Personal information
- Born: 29 November 1989 (age 36) Bombay, Maharashtra, India

Sport
- Sport: Field hockey
- Position: Striker / Center forward

Senior career
- Years: Team / Caps / Goals
- 2003–2005: Bombay Republican / 70 / -
- 2005–2007: Bank of India / - / -
- 2007–2012: Air India / - / -
- –: Delhi Waveriders / - / -

National team
- Years: Team / Caps / Goals
- 2010–2014: India / 52 / (14)

Medal record
Men's field hockey
Representing India
Asian Champions Trophy
| Gold medal – first place | 2011 Ordos City |  |
Hockey Champions Challenge
| Silver medal – second place | 2011 South Africa | Team |
Sultan Azlan Shah Cup
| Bronze medal – third place | 2012 Malaysia | Team |

= Yuvraj Walmiki =

Indian field hockey player

Yuvraj Walmiki (born 29 November 1989) is an Indian field hockey player from Maharashtra. He was a member of the Indian team that won the 2011 Asian Champions Trophy. He also played world cup in 2014, in the Netherlands, (The Hague). Also he is the only Indian Player to have played German Hockey League for 8 years continuously. Also he is the first hockey player to have participated in (Fear Factor) Khatron Ke Khiladi - Season 7. He received Shiv Chhatrapati Award Maharashtra highest state sporting award.

Yuvraj Walmiki made his acting debut with ALTBalaji Show "Class of 2020".

==Career==

1) Represented India in the year 2014 Rabobank Hockey World Cup in The Hague (the Netherlands)

2) Played pre-World Cup in The Hague (the Netherlands)

3) Played the Netherlands Test series in Amsterdam in the year 2013 and won Gold Medal

4) Part of Champions Trophy in the year 2012 in Australia (Melbourne).
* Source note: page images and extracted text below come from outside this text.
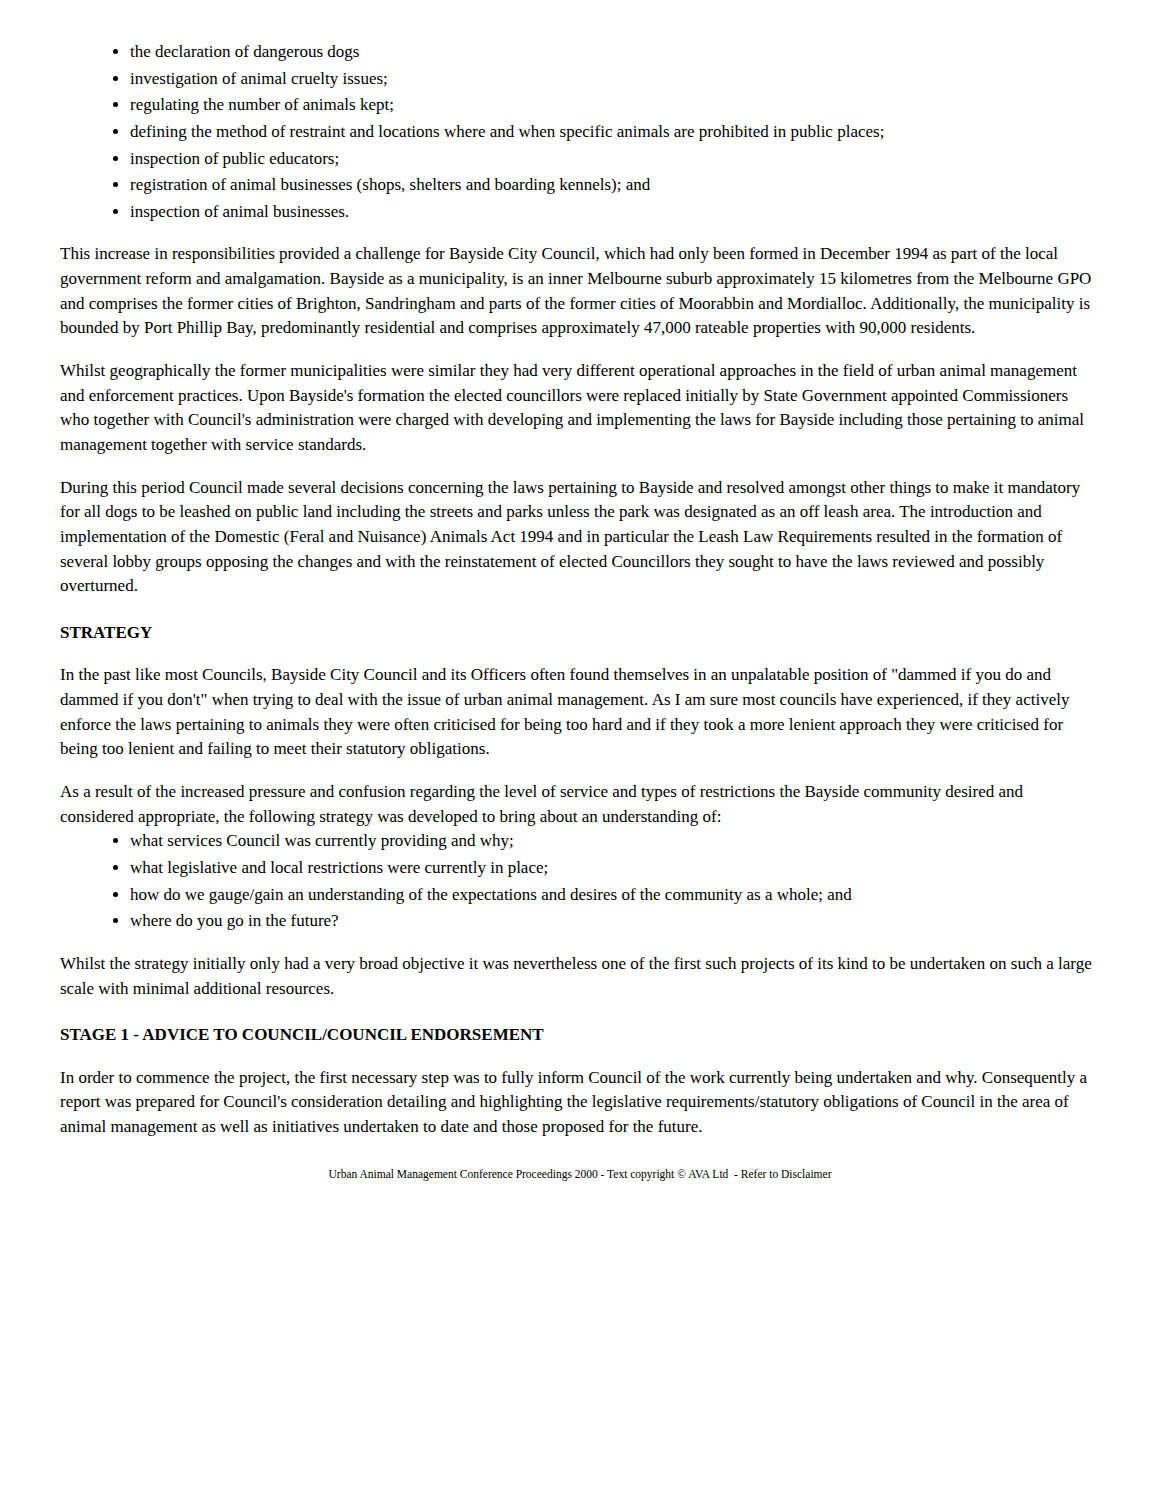the declaration of dangerous dogs
investigation of animal cruelty issues;
regulating the number of animals kept;
defining the method of restraint and locations where and when specific animals are prohibited in public places;
inspection of public educators;
registration of animal businesses (shops, shelters and boarding kennels); and
inspection of animal businesses.
This increase in responsibilities provided a challenge for Bayside City Council, which had only been formed in December 1994 as part of the local government reform and amalgamation. Bayside as a municipality, is an inner Melbourne suburb approximately 15 kilometres from the Melbourne GPO and comprises the former cities of Brighton, Sandringham and parts of the former cities of Moorabbin and Mordialloc. Additionally, the municipality is bounded by Port Phillip Bay, predominantly residential and comprises approximately 47,000 rateable properties with 90,000 residents.
Whilst geographically the former municipalities were similar they had very different operational approaches in the field of urban animal management and enforcement practices. Upon Bayside's formation the elected councillors were replaced initially by State Government appointed Commissioners who together with Council's administration were charged with developing and implementing the laws for Bayside including those pertaining to animal management together with service standards.
During this period Council made several decisions concerning the laws pertaining to Bayside and resolved amongst other things to make it mandatory for all dogs to be leashed on public land including the streets and parks unless the park was designated as an off leash area. The introduction and implementation of the Domestic (Feral and Nuisance) Animals Act 1994 and in particular the Leash Law Requirements resulted in the formation of several lobby groups opposing the changes and with the reinstatement of elected Councillors they sought to have the laws reviewed and possibly overturned.
STRATEGY
In the past like most Councils, Bayside City Council and its Officers often found themselves in an unpalatable position of "dammed if you do and dammed if you don't" when trying to deal with the issue of urban animal management. As I am sure most councils have experienced, if they actively enforce the laws pertaining to animals they were often criticised for being too hard and if they took a more lenient approach they were criticised for being too lenient and failing to meet their statutory obligations.
As a result of the increased pressure and confusion regarding the level of service and types of restrictions the Bayside community desired and considered appropriate, the following strategy was developed to bring about an understanding of:
what services Council was currently providing and why;
what legislative and local restrictions were currently in place;
how do we gauge/gain an understanding of the expectations and desires of the community as a whole; and
where do you go in the future?
Whilst the strategy initially only had a very broad objective it was nevertheless one of the first such projects of its kind to be undertaken on such a large scale with minimal additional resources.
STAGE 1 - ADVICE TO COUNCIL/COUNCIL ENDORSEMENT
In order to commence the project, the first necessary step was to fully inform Council of the work currently being undertaken and why. Consequently a report was prepared for Council's consideration detailing and highlighting the legislative requirements/statutory obligations of Council in the area of animal management as well as initiatives undertaken to date and those proposed for the future.
Urban Animal Management Conference Proceedings 2000 - Text copyright © AVA Ltd - Refer to Disclaimer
Team entered semi finals after 30 years.

5) Bronze Medal - Sultan Azlan Shah Cup in the year 2012, Malaysia

6) Gold Medal - Olympic Qualifies in the year 2012, Delhi

7) Gold Medal - South Africa test series in Delhi in the year 2012

8) Silver Medal - Tri-Series (India, Australia and Pakistan) in Australia in the year 2011

9) Participated in Lanco super series in Australia in the year 2011

10) Silver Medal - Champions challenge in South Africa in the year 2011

11) Gold Medal - Asian Champions Trophy in China in the year 2011

12) Silver Medal - Represented India in the South Asian Games in the year 2010 in Dhaka

13) Played for the Delhi Waveriders for the last 3 years. Won a Silver Medal season 1, Gold Medal in Season 2 and Bronze in Season 3

Achievements
- First Indian Brand Ambassador for the Australian brand Ritual
- Brand Ambassador for Do Good Sports (NGO) in Mumbai
- Only Indian Player to play in German Hockey League for 4 years continuously
- Highest Goal scorer in German League for 2 years - 2010 and 2011
- Best Player in Mumbai Hockey League from the year 2004 to 2007

===Hockey India League===
During auction of the inaugural Hockey India League, Walmiki was bought by the Delhi franchise for US$18,500 with his base price being US$9,250. The Delhi team was named Delhi Waveriders.

Later, Yuvraj Walmiki was retained by Delhi Waveriders for the season 2016/17 at the price of US$40,000.